I formed the hypothesis that there would be another round of copying when there are subproblems, so I decided to check it. Oddly, the results would suggest the opposite may be true:
library(optmatch)
data(nuclearplants)
m <- match_on(pr ~ cap + strata(pt), caliper=100, data=nuclearplants)
is(m, "BlockedInfinitySparseMatrix")
## [1] TRUE
tracemem(m)
fullmatch(m, data=nuclearplants)
tracemem[0x7fe43e738038 -> 0x7fe440ccc638]: dist_digest fullmatch.BlockedInfinitySparseMatrix fullmatch
tracemem[0x7fe440ccc638 -> 0x7fe440cdcae0]: dist_digest fullmatch.BlockedInfinitySparseMatrix fullmatch
H I A J B K L M C N O P Q R S T U D V E
0.7 0.2 0.1 0.1 0.2 0.4 0.3 0.4 0.3 0.7 0.4 0.7 0.4 0.5 0.6 0.7 0.6 0.4 0.2 0.5
W F X G Y Z d e f a b c
0.6 0.6 0.7 0.7 0.4 0.2 1.2 1.1 1.3 1.1 1.2 1.3
whereas
n <- match_on(pr ~ cap, caliper=100, data=nuclearplants)
is(n, "InfinitySparseMatrix")
tracemem(n)
## [1] TRUE
fullmatch(n, data=nuclearplants)
tracemem[0x7fe443c4ddd8 -> 0x7fe443d21f08]: getDataPart data.frame prepareMatching prepareMatching SubDivStrat .fullmatch <Anonymous> mapply fullmatch.InfinitySparseMatrix fullmatch
tracemem[0x7fe443c4ddd8 -> 0x7fe4426e9498]: dist_digest fullmatch.InfinitySparseMatrix fullmatch
tracemem[0x7fe4426e9498 -> 0x7fe4426f1ee0]: dist_digest fullmatch.InfinitySparseMatrix fullmatch
H I A J B K L M C N O P Q R S T
1.3 1.2 1.2 1.4 1.4 1.7 1.6 1.7 1.6 1.10 1.7 1.10 1.7 1.8 1.9 1.3
U D V E W F X G Y Z d e f a b c
1.9 1.7 1.4 1.8 1.5 1.9 1.10 1.10 1.7 1.4 1.3 1.10 1.1 1.1 1.3 1.5
anybody get it? (Done off of released version ‘0.9.10’, not a development version.)
...does this passage of the tracemem()
help page mean that the objects are not being copied in the Fortran routines?
When an object is traced any copying of the object by the C function ‘duplicate’ produces a message to standard output, as does type coercion and copying when passing arguments to ‘.C’ or ‘.Fortran’.
(tracemem is telling us about implicit copies, but there's also explicit copying, e.g. possibly at this piece of fullmatch.matrix()
:
# problems is guaranteed to be a list of DistanceSpecifictions
# it may only have 1 entry
problems <- findSubproblems(x)
Unclear whether the really creates a new copy of the contents of x when x a simple ISM, but it probably has to when x is a BISM with multiple groups.
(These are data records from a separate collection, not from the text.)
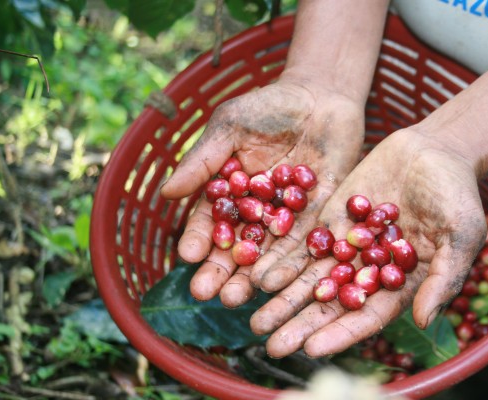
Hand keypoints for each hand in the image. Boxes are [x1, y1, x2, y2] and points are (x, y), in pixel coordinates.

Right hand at [160, 80, 364, 306]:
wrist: (321, 96)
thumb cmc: (269, 106)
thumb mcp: (230, 126)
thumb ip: (203, 160)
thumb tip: (167, 192)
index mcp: (230, 191)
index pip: (210, 221)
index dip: (199, 238)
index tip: (188, 257)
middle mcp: (256, 210)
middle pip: (236, 245)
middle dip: (220, 270)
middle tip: (206, 293)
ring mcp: (288, 216)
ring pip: (267, 252)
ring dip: (251, 276)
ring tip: (236, 299)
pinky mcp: (319, 216)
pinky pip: (304, 242)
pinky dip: (290, 262)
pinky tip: (277, 281)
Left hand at [249, 128, 487, 357]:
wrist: (433, 150)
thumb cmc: (456, 194)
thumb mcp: (462, 235)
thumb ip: (444, 277)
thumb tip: (425, 320)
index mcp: (398, 284)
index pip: (366, 316)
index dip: (340, 333)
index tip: (311, 349)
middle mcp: (367, 270)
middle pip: (331, 304)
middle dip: (301, 324)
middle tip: (271, 345)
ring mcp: (346, 245)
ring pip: (310, 278)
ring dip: (283, 299)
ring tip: (255, 318)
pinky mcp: (330, 220)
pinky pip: (303, 243)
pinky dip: (282, 260)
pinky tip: (258, 274)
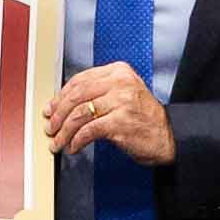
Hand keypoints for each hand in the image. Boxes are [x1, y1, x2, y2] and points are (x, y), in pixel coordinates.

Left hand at [43, 62, 174, 167]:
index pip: (80, 80)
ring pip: (80, 114)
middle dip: (59, 114)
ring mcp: (121, 102)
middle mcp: (120, 83)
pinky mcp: (120, 123)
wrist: (168, 137)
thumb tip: (63, 105)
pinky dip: (77, 141)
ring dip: (64, 131)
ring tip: (58, 142)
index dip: (61, 96)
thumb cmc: (143, 118)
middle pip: (77, 96)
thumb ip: (99, 93)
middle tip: (50, 127)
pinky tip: (74, 147)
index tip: (51, 108)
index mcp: (119, 71)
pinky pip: (88, 131)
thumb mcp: (124, 95)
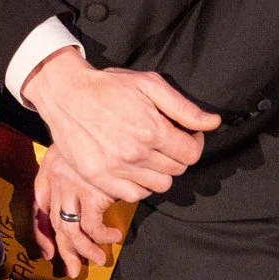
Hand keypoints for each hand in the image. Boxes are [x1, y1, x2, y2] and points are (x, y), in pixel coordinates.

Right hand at [20, 47, 218, 204]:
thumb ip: (184, 107)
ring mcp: (116, 169)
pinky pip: (134, 195)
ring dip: (160, 172)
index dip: (194, 143)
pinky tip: (133, 168)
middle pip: (177, 170)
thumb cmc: (107, 86)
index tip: (185, 135)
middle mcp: (136, 154)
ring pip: (159, 186)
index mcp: (153, 130)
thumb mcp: (148, 84)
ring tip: (149, 155)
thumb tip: (213, 122)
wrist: (65, 94)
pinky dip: (139, 185)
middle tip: (164, 142)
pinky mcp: (99, 178)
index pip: (192, 154)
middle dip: (176, 156)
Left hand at [32, 143, 129, 279]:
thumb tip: (77, 204)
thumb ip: (72, 175)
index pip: (38, 208)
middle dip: (65, 250)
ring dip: (85, 249)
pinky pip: (92, 225)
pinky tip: (114, 236)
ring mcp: (72, 187)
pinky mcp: (92, 191)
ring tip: (99, 259)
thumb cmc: (95, 133)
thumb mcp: (77, 151)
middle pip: (55, 224)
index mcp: (49, 172)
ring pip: (71, 230)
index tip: (49, 253)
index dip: (42, 234)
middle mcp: (56, 181)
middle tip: (73, 269)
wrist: (103, 115)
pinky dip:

To be checked on, along w/ other similar instances.)
How many copies of distance information, explicit or implicit, get made in the course of a call to fullmatch() or pairmatch()?
(Mostly I'm interested in copies made in R, but I'd also be interested to know whether these objects are being copied within the solver code.)